SAN FRANCISCO – A ruling out of the California Supreme Court will help settle a long-simmering dispute between a dissolved law firm and its former members who moved on to other firms and brought their cases with them.
On March 5, the California Supreme Court ruled that a dissolved law firm had no property interest in the profits earned by former partners working on cases that were pending at the time of the firm’s dissolution.
“A mere possibility of unearned, prospective fees cannot constitute a property interest,” the court said.
The U.S. Court of Appeals for the 9th Circuit asked the Supreme Court to rule on the unfinished business question under the California partnership law in the case Heller Ehrman LLP v. Davis Wright Tremaine LLP. The case will now return to the appeals court.

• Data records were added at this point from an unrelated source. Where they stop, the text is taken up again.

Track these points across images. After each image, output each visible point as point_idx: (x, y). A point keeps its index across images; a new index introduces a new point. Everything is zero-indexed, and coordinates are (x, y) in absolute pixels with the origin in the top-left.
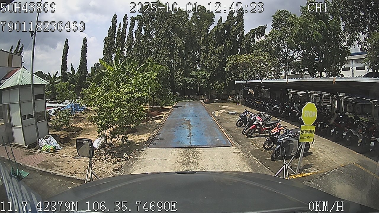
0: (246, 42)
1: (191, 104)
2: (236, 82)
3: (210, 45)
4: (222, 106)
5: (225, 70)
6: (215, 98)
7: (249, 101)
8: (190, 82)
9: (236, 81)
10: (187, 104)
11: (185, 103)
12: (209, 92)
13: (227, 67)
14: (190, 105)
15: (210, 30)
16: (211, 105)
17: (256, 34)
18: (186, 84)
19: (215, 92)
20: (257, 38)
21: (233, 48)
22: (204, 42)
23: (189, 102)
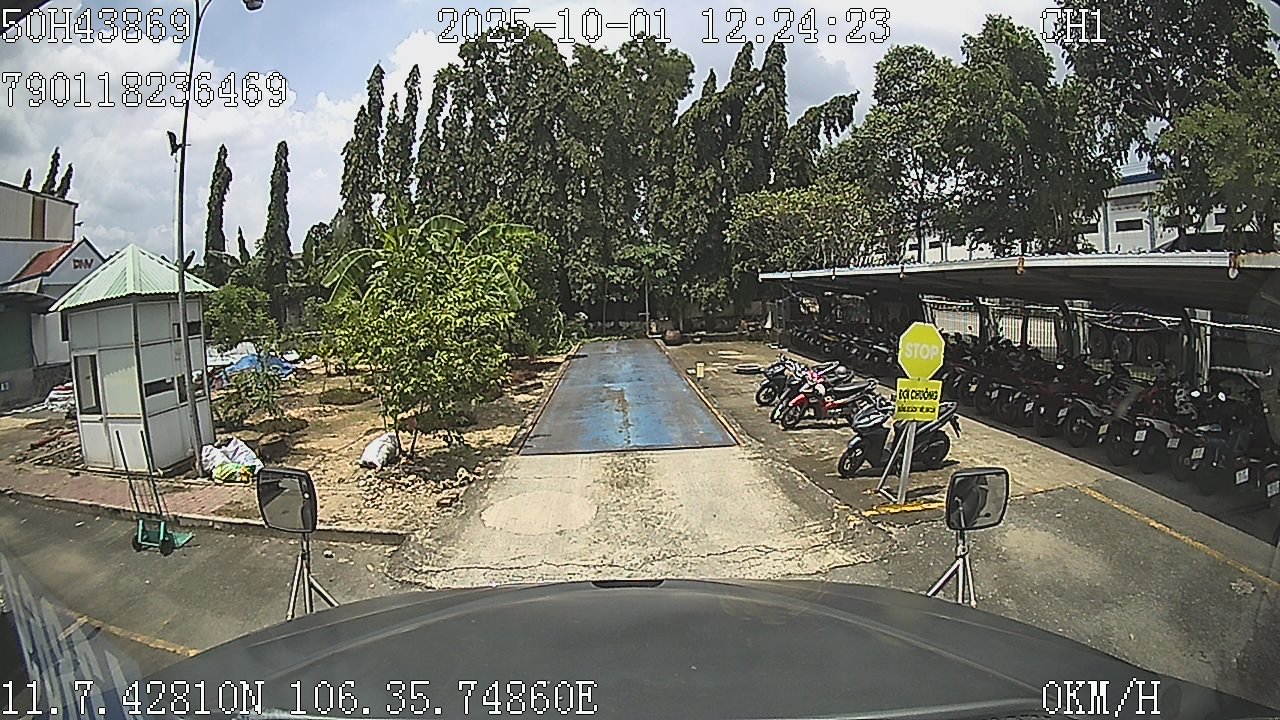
0: (790, 149)
1: (624, 349)
2: (761, 276)
3: (679, 162)
4: (720, 352)
5: (728, 240)
6: (699, 326)
7: (802, 336)
8: (618, 279)
9: (762, 272)
10: (612, 349)
11: (606, 345)
12: (680, 310)
13: (734, 229)
14: (620, 351)
15: (679, 113)
16: (686, 348)
17: (822, 123)
18: (606, 286)
19: (697, 308)
20: (828, 134)
21: (750, 170)
22: (662, 153)
23: (616, 343)
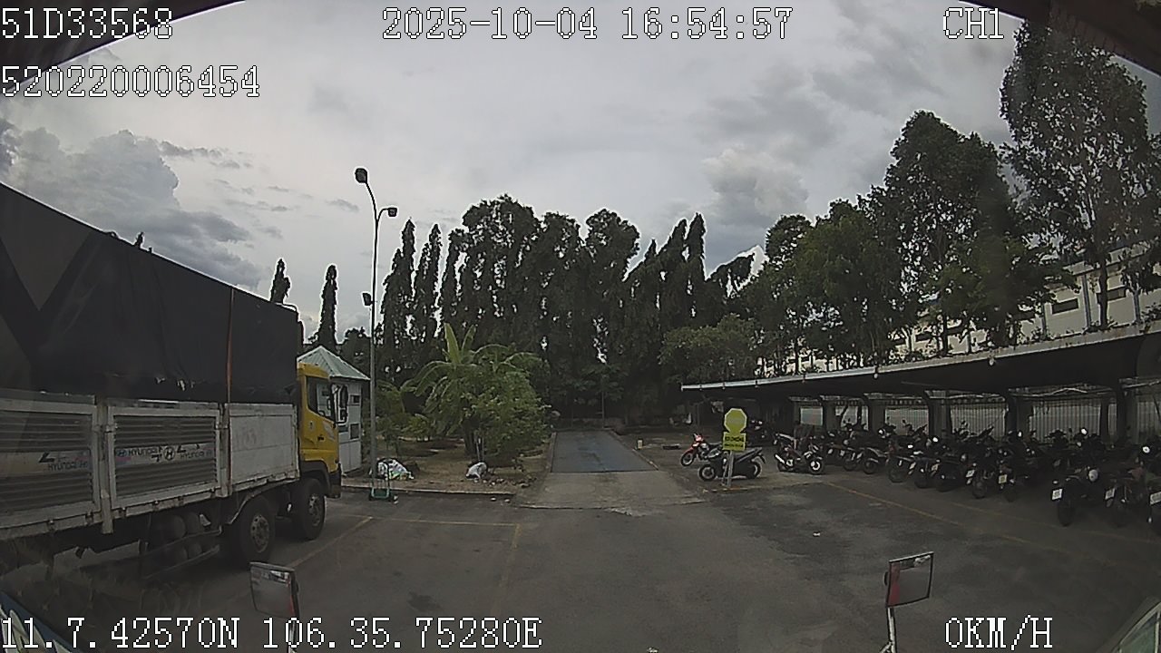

According to the Supreme Court's opinion, Heller Ehrman was a global law partnership with more than 700 attorneys when it started experiencing financial distress. The firm subsequently notified its clients it wouldn’t be able to provide legal services as of Oct. 31, 2008, the opinion states. Heller’s former members joined at least 16 other law firms, including Davis Wright Tremaine LLP.
In December 2010, Heller’s bankruptcy administrator filed suit to reclaim earnings from its former shareholders at their new firms. Heller’s dissolution plan included a provision known as a Jewel, or “unfinished business,” waiver. The provision waived Heller’s claims to hourly fees generated after the departure date of its former attorneys.
The bankruptcy administrator sought to set aside the waiver, which encouraged its members to move to new firms and reduce its expenses. The bankruptcy judge ruled in favor of Heller, but the district court reversed the decision, holding that “Heller did not have a property interest in the hourly fee matters pending dissolution,” the opinion states. Heller then appealed to the U.S. Court of Appeals for the 9th Circuit, which asked the Supreme Court to provide guidance.
The question before the Supreme Court was whether a dissolved law firm retains a property interest in “legal matters that are in progress – but not completed – at the time of dissolution," the opinion states.
“What we hold is that under California law, a dissolved law firm does not have a property interest in legal matters handled on an hourly basis, and therefore, no property interest in the profits generated by its former partners’ work on hourly fee matters pending at the time of the firm’s dissolution," the opinion said.